All words and photos by – Sandi Sidwell
Everyone has their, “How they got into skateboarding story”. Mine follows the I was going through a rough time narrative and needed help. I quickly found out that when you are learning to skateboard, your mind is completely focused on not falling. It let me exist for those hours without feeling the immense pain of losing a loved one. Fast forward to today, skateboarding has brought me an incredible community of all kinds of people and has taken me to some of the most beautiful places in the world including the Transworld Skatepark in California, the airplane-hangar skatepark in Haines Alaska, and the new DIY spot by a creek in Moody, Alabama. I have given up more than a decade of my time, blood, and sweat to the skate gods and they have blessed me with a really special kind of belonging.
The first lesson I learned as a skater in Birmingham, is that nothing is set in stone. We may pour concrete and move a few metal ramps but there was always an end to an era. May Homewood Skatepark, Battlegrounds, Montgomery Skate Park, Fort Collins, Vestavia Skate Park, The Bridge Spot 1 and 2, the Basketball Court, Shoe Factory, the Dojo Spot, Ghetto Banks, the spot on 280, and many others all rest in peace. They were built by locals with their own money and eventually doors were closed or ramps were bulldozed by the Alabama Department of Transportation. Although I miss these places to skate, the DIY spirit is something I will always love about skateboarding. Build it and skaters will come.
The second lesson I learned is this piece of wood can transform into a million things. Local skateboarder, and founder of Box Turtle Skate Co, Kenyon Crawford, said it was something that made him feel like he was flying! For many uneducated, they see a stigma made up by movies in the 90’s-think “bad kids.” Because of this, I have witnessed the council members of Hoover, Alabama stick up their noses at building a skatepark but easily give $600,000 to build more tennis ball courts for “pickleball.” For me, and millions of others, this piece of wood transforms into a toy. It is a play thing that helps keep me moving mentally and physically. It is also a way for me to play with my kids. Because yes, mom’s skate too!
Yes, women skate! And over the past decade I have seen so many more young girls picking up boards. I love it. I remember the days of being the only woman skateboarding at a spot. I could feel this fire on my back from spectator eyeballs. Some guys were inclusive. Ben Giley was a great supporter of female skaters. He would always give me boards to give out to other women that wanted to try skateboarding. Peter Karvonen, Mark Leo, Jacob Hayes, Joel Nesmith, Montego Brown, and Montero Brown were some of the first skateboarders in Birmingham to include me in skate sessions and guide me to become a better skater. There were also some gatekeepers too. I’ll never forget reading the words of pro skater Nyjah Houston in Thrasher Skateboarding magazine, “Some girls can skate, but I personally believe that skateboarding is not for girls at all. Not one bit.” After much backlash for the comment, Houston has since apologized but unfortunately, many skateboarders still feel this way. Just this year, I was hanging out with some skateboarder friends who told me they thought women who street skate weren’t sexy. Insert massive eye rolling. Which brings me to my next lesson, resilience.

### Work instruction 1
From the listing, copy out the lines starting at the one containing "Skänkar 2 st" and ending after the one containing "Μείνετε Συνδεδεμένοι". Omit the pictures.
The listing that comes next is unrelated to the skateboarding essay.

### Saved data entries
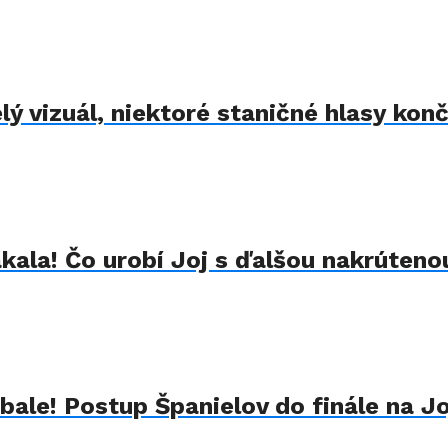
 vizuál, niektoré staničné hlasy konč
kala! Čo urobí Joj s ďalšou nakrúteno
ale! Postup Španielov do finále na Jo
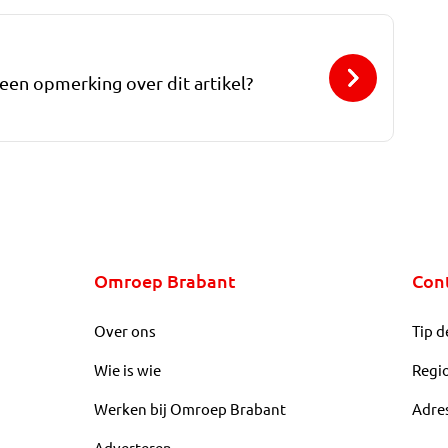
 een opmerking over dit artikel?
Omroep Brabant
Con
Over ons
Tip d
Wie is wie
Regi
Werken bij Omroep Brabant
Adre
Adverteren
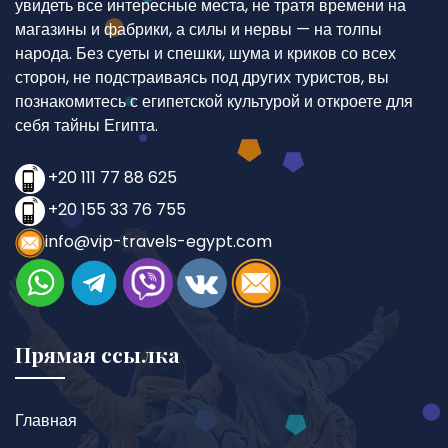
увидеть все интересные места, не тратя времени на
магазины и фабрики, а силы и нервы — на толпы
народа. Без суеты и спешки, шума и криков со всех
сторон, не подстраиваясь под других туристов, вы
познакомитесь с египетской культурой и откроете для
себя тайны Египта.
+20 111 77 88 625
+20 155 33 76 755
info@vip-travels-egypt.com
Прямая ссылка
Главная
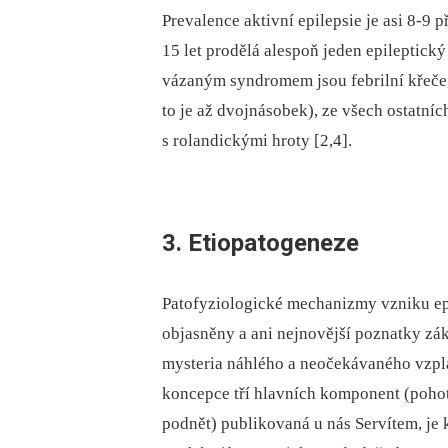
Prevalence aktivní epilepsie je asi 8-9
15 let prodělá alespoň jeden epileptický
vázaným syndromem jsou febrilní křeče,
to je až dvojnásobek), ze všech ostatní
s rolandickými hroty [2,4].
3. Etiopatogeneze
Patofyziologické mechanizmy vzniku epi
objasněny a ani nejnovější poznatky z
mysteria náhlého a neočekávaného vzplan
koncepce tří hlavních komponent (pohot
podnět) publikovaná u nás Servítem, je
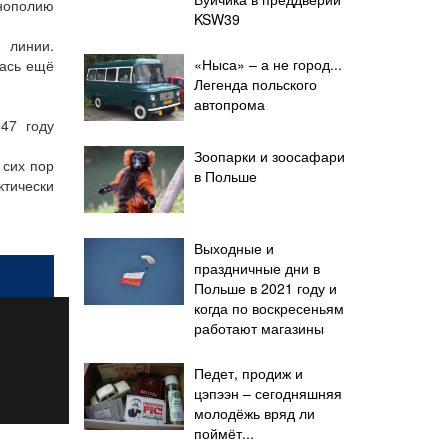
онополию
KSW39
 линии.
«Ныса» – а не город...
лась ещё
Легенда польского
автопрома
47 году
Зоопарки и зоосафари
 сих пор
в Польше
тически
Выходные и
праздничные дни в
Польше в 2021 году и
когда по воскресеньям
работают магазины
Педет, продиж и
цэпээн – сегодняшняя
молодёжь вряд ли
поймёт...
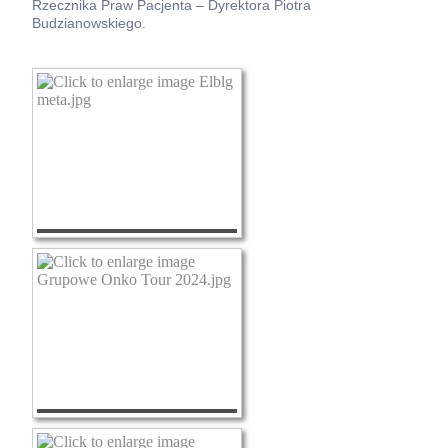
Rzecznika Praw Pacjenta – Dyrektora Piotra
Budzianowskiego.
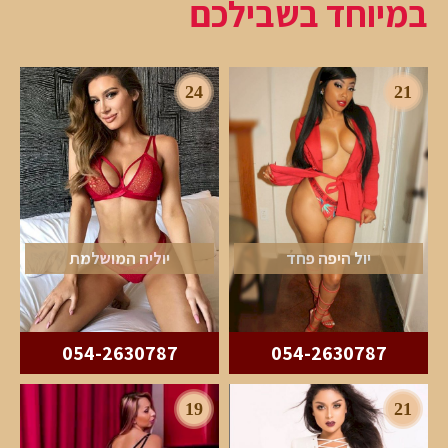
במיוחד בשבילכם
24
21
יול היפה פחד
יוליה המושלמת
054-2630787
054-2630787
19
21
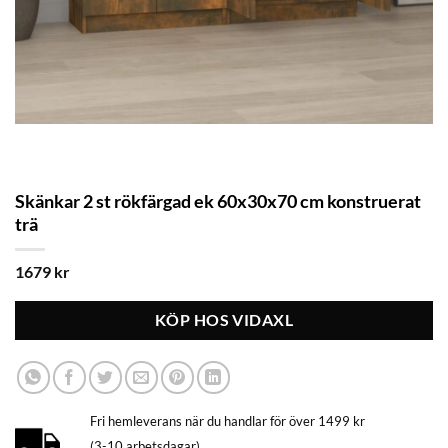
Skänkar 2 st rökfärgad ek 60x30x70 cm konstruerat
trä
1679
kr
KÖP HOS VIDAXL
Fri hemleverans när du handlar för över 1499 kr
(3-10 arbetsdagar)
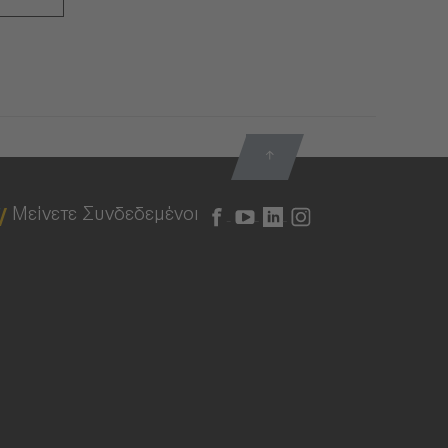
Μείνετε Συνδεδεμένοι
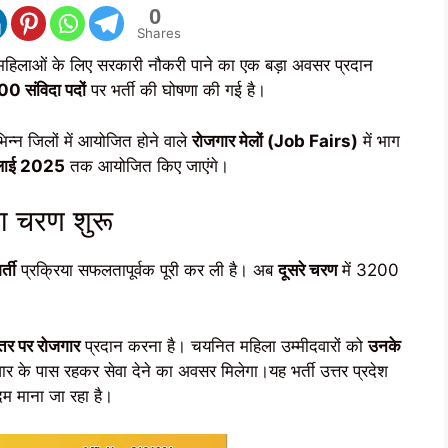
0
Shares
महिलाओं के लिए सरकारी नौकरी पाने का एक बड़ा अवसर प्रदान
0 संविदा पदों
पर भर्ती की घोषणा की गई है।
भिन्न जिलों में आयोजित होने वाले
रोजगार मेलों (Job Fairs)
में भाग
ुलाई 2025
तक आयोजित किए जाएंगे।
रा चरण शुरू
्ती
प्रक्रिया सफलतापूर्वक पूरी कर ली है। अब
दूसरे चरण
में 3200
्तर पर रोजगार
प्रदान करना है। चयनित महिला उम्मीदवारों को
उनके
वार के पास रहकर सेवा देने का अवसर मिलेगा।यह भर्ती उत्तर प्रदेश
 माना जा रहा है।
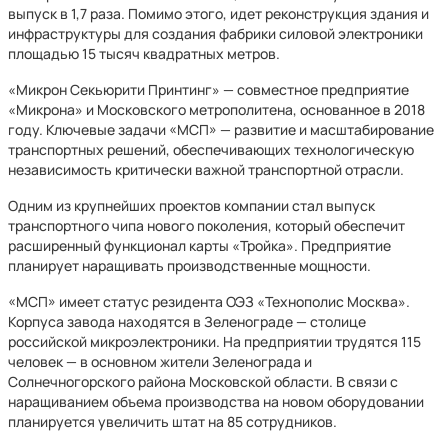
выпуск в 1,7 раза. Помимо этого, идет реконструкция здания и
инфраструктуры для создания фабрики силовой электроники
площадью 15 тысяч квадратных метров.
«Микрон Секьюрити Принтинг» — совместное предприятие
«Микрона» и Московского метрополитена, основанное в 2018
году. Ключевые задачи «МСП» — развитие и масштабирование
транспортных решений, обеспечивающих технологическую
независимость критически важной транспортной отрасли.
Одним из крупнейших проектов компании стал выпуск
транспортного чипа нового поколения, который обеспечит
расширенный функционал карты «Тройка». Предприятие
планирует наращивать производственные мощности.
«МСП» имеет статус резидента ОЭЗ «Технополис Москва».
Корпуса завода находятся в Зеленограде — столице
российской микроэлектроники. На предприятии трудятся 115
человек — в основном жители Зеленограда и
Солнечногорского района Московской области. В связи с
наращиванием объема производства на новом оборудовании
планируется увеличить штат на 85 сотрудников.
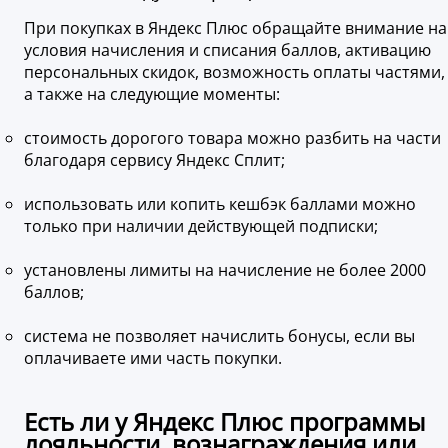
При покупках в Яндекс Плюс обращайте внимание на
условия начисления и списания баллов, активацию
персональных скидок, возможность оплаты частями,
а также на следующие моменты:
стоимость дорогого товара можно разбить на части
благодаря сервису Яндекс Сплит;
использовать или копить кешбэк баллами можно
только при наличии действующей подписки;
установлены лимиты на начисление не более 2000
баллов;
система не позволяет начислить бонусы, если вы
оплачиваете ими часть покупки.
Есть ли у Яндекс Плюс программы
лояльности, вознаграждения или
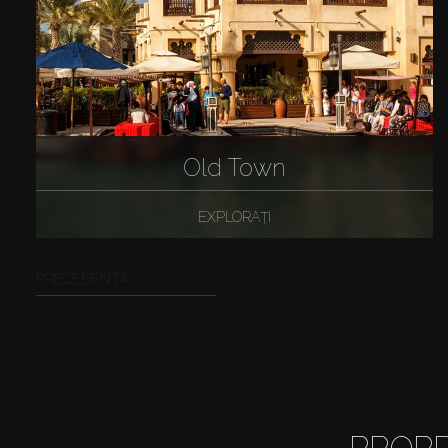
Old Town
EXPLORAȚI
PRECEDENTĂ
PROPR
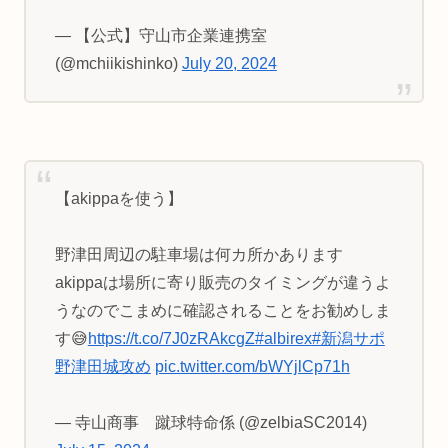
— 【公式】守山市企業連携室
(@mchiikishinko)
July 20, 2024
【akippaを使う】
野津田周辺の駐車場は何カ所かあります
akippaは場所に寄り販売のタイミングが違うよ
うなのでこまめに確認されることをお勧めしま
す😅
https://t.co/7J0zRAkcgZ
#albirex
#新潟サポ
野津田城攻め
pic.twitter.com/bWYjlCp71h
— 寺山商事 蹴球特命係 (@zelbiaSC2014)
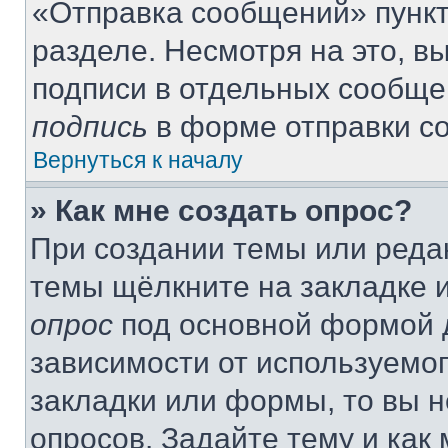
«Отправка сообщений» пункт
разделе. Несмотря на это, 
подписи в отдельных сообще
подпись
в форме отправки с
Вернуться к началу
» Как мне создать опрос?
При создании темы или реда
темы щёлкните на закладке 
опрос
под основной формой д
зависимости от используемог
закладки или формы, то вы н
опросов. Задайте тему и как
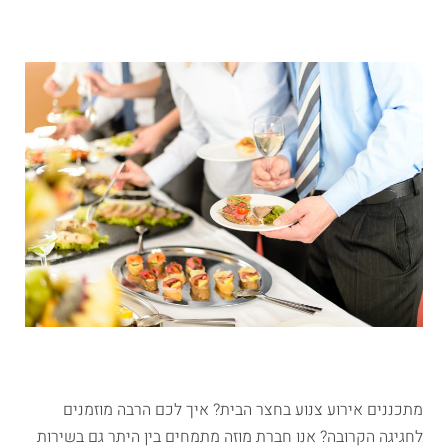
מתכננים אירוע צנוע בחצר הבית? איך לכם הרבה מוזמנים
לחגיגה הקרובה? אנו חברת מוזה מתמחים בין היתר גם בשירות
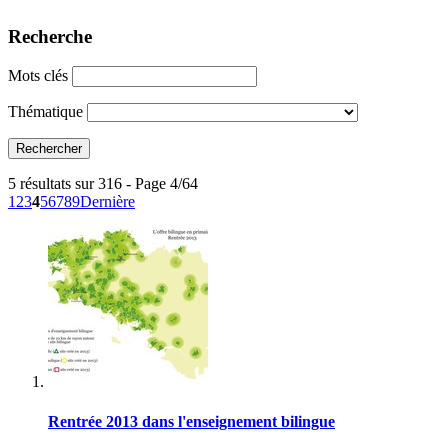
Recherche
Mots clés
Thématique
5 résultats sur 316 - Page 4/64
1
2
3
4
5
6
7
8
9
Dernière
Rentrée 2013 dans l'enseignement bilingue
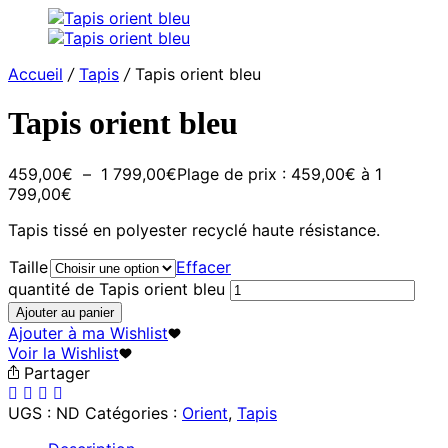
Accueil
/
Tapis
/
Tapis orient bleu
Tapis orient bleu
459,00
€
–
1 799,00
€
Plage de prix : 459,00€ à 1
799,00€
Tapis tissé en polyester recyclé haute résistance.
Taille
Effacer
quantité de Tapis orient bleu
Ajouter au panier
Ajouter à ma Wishlist
Voir la Wishlist
Partager
UGS :
ND
Catégories :
Orient
,
Tapis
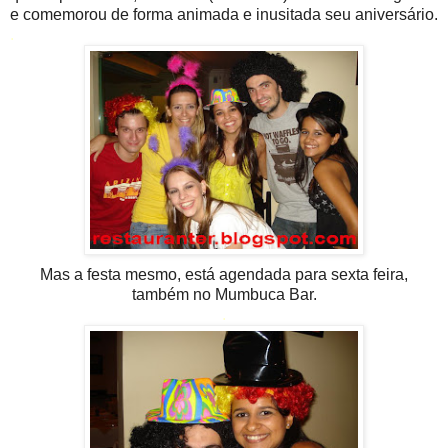
e comemorou de forma animada e inusitada seu aniversário.
.
Mas a festa mesmo, está agendada para sexta feira,
também no Mumbuca Bar.
.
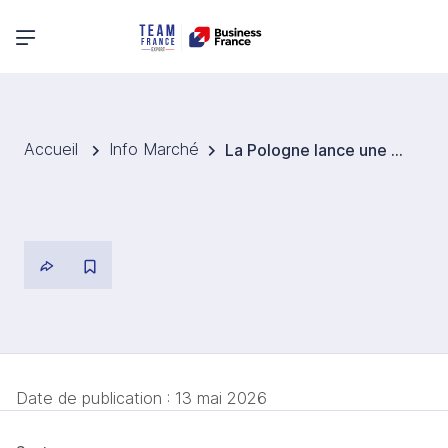
Menu principal
Accueil
Info Marché
La Pologne lance une plateforme d’ARN et renforce sa position dans les thérapies nouvelle génération
Date de publication :
13 mai 2026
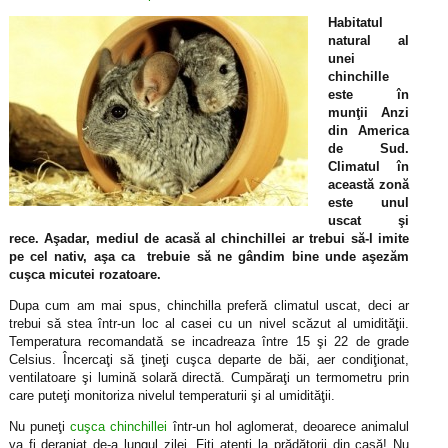
Habitatul
natural al
unei
chinchille
este în
munţii Anzi
din America
de Sud.
Climatul în
această zonă
este unul
uscat şi
rece. Aşadar, mediul de acasă al chinchillei ar trebui să-l imite
pe cel nativ, aşa ca trebuie să ne gândim bine unde aşezăm
cuşca micutei rozatoare.
Dupa cum am mai spus, chinchilla preferă climatul uscat, deci ar
trebui să stea într-un loc al casei cu un nivel scăzut al umidităţii.
Temperatura recomandată se incadreaza între 15 şi 22 de grade
Celsius. Încercaţi să ţineţi cuşca departe de băi, aer condiţionat,
ventilatoare şi lumină solară directă. Cumpăraţi un termometru prin
care puteţi monitoriza nivelul temperaturii şi al umidităţii.
Nu puneţi
cuşca chinchillei
într-un hol aglomerat, deoarece animalul
va fi deranjat de-a lungul zilei. Fiţi atenţi la prădătorii din casă! Nu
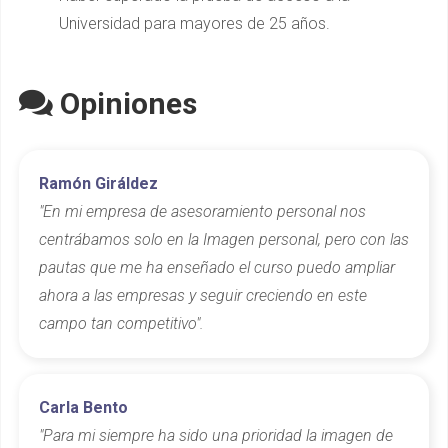
Universidad para mayores de 25 años.
Opiniones
Ramón Giráldez
"En mi empresa de asesoramiento personal nos
centrábamos solo en la Imagen personal, pero con las
pautas que me ha enseñado el curso puedo ampliar
ahora a las empresas y seguir creciendo en este
campo tan competitivo".
Carla Bento
"Para mi siempre ha sido una prioridad la imagen de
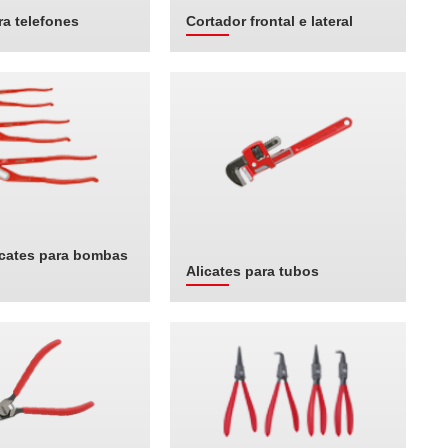
ra telefones
Cortador frontal e lateral
licates para bombas
Alicates para tubos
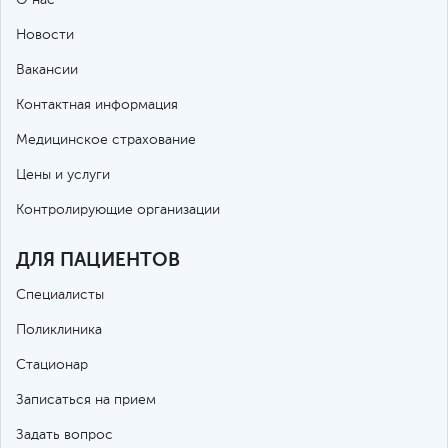
Новости
Вакансии
Контактная информация
Медицинское страхование
Цены и услуги
Контролирующие организации
ДЛЯ ПАЦИЕНТОВ
Специалисты
Поликлиника
Стационар
Записаться на прием
Задать вопрос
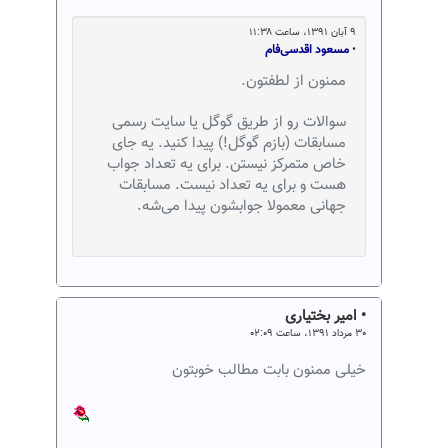
۹ آبان ۱۳۹۱، ساعت ۱۱:۳۸
•
مسعود اقدسی‌فام
ممنون از لطفتون.
سوالات رو از طریق گوگل یا سایت رسمی
مسابقات (بازم گوگل!) پیدا کنید. یه جای
خاص متمرکز نیستن. برای یه تعداد جواب
هست و برای یه تعداد نیست. مسابقات
جهانی معمولا جوابشون پیدا می‌شه.
• امیر بختیاری
۳۰ مرداد ۱۳۹۱، ساعت ۰۲:۰۹
خیلی ممنون بابت مطالب خوبتون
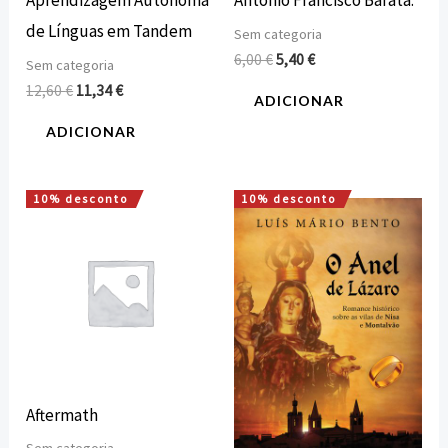
Aprendizagem Autónoma
António Francisco Barata.
de Línguas em Tandem
Sem categoria
6,00
€
5,40
€
Sem categoria
12,60
€
11,34
€
ADICIONAR
ADICIONAR
10% desconto
10% desconto
O
O
O
O
preço
preço
preço
preço
original
atual
original
atual
era:
é:
era:
é:
15,00 €.
13,50 €.
10,00 €.
9,00 €.
Aftermath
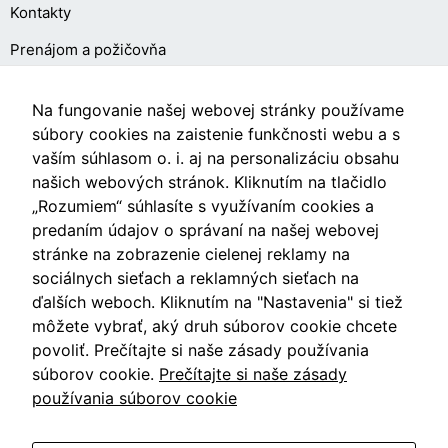
Kontakty
zmiznú.
Prenájom a požičovňa
O NÁKUPE
Na fungovanie našej webovej stránky používame
súbory cookies na zaistenie funkčnosti webu a s
vaším súhlasom o. i. aj na personalizáciu obsahu
Obchodné podmienky
našich webových stránok. Kliknutím na tlačidlo
Ochrana osobných údajov
„Rozumiem“ súhlasíte s využívaním cookies a
predaním údajov o správaní na našej webovej
Nastavenia cookies
stránke na zobrazenie cielenej reklamy na
sociálnych sieťach a reklamných sieťach na
ďalších weboch. Kliknutím na "Nastavenia" si tiež
môžete vybrať, aký druh súborov cookie chcete
Videá
povoliť. Prečítajte si naše zásady používania
súborov cookie.
Prečítajte si naše zásady
Blog
používania súborov cookie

### Work instruction 2
According to the skateboarding essay, who would give the writer boards to hand out to other women who wanted to try skateboarding?

### Solution 1
Skänkar 2 st rökfärgad ek 60x30x70 cm konstruerat
trä
1679
kr
KÖP HOS VIDAXL
Fri hemleverans när du handlar för över 1499 kr
(3-10 arbetsdagar)
Μείνετε Συνδεδεμένοι

### Solution 2
Ben Giley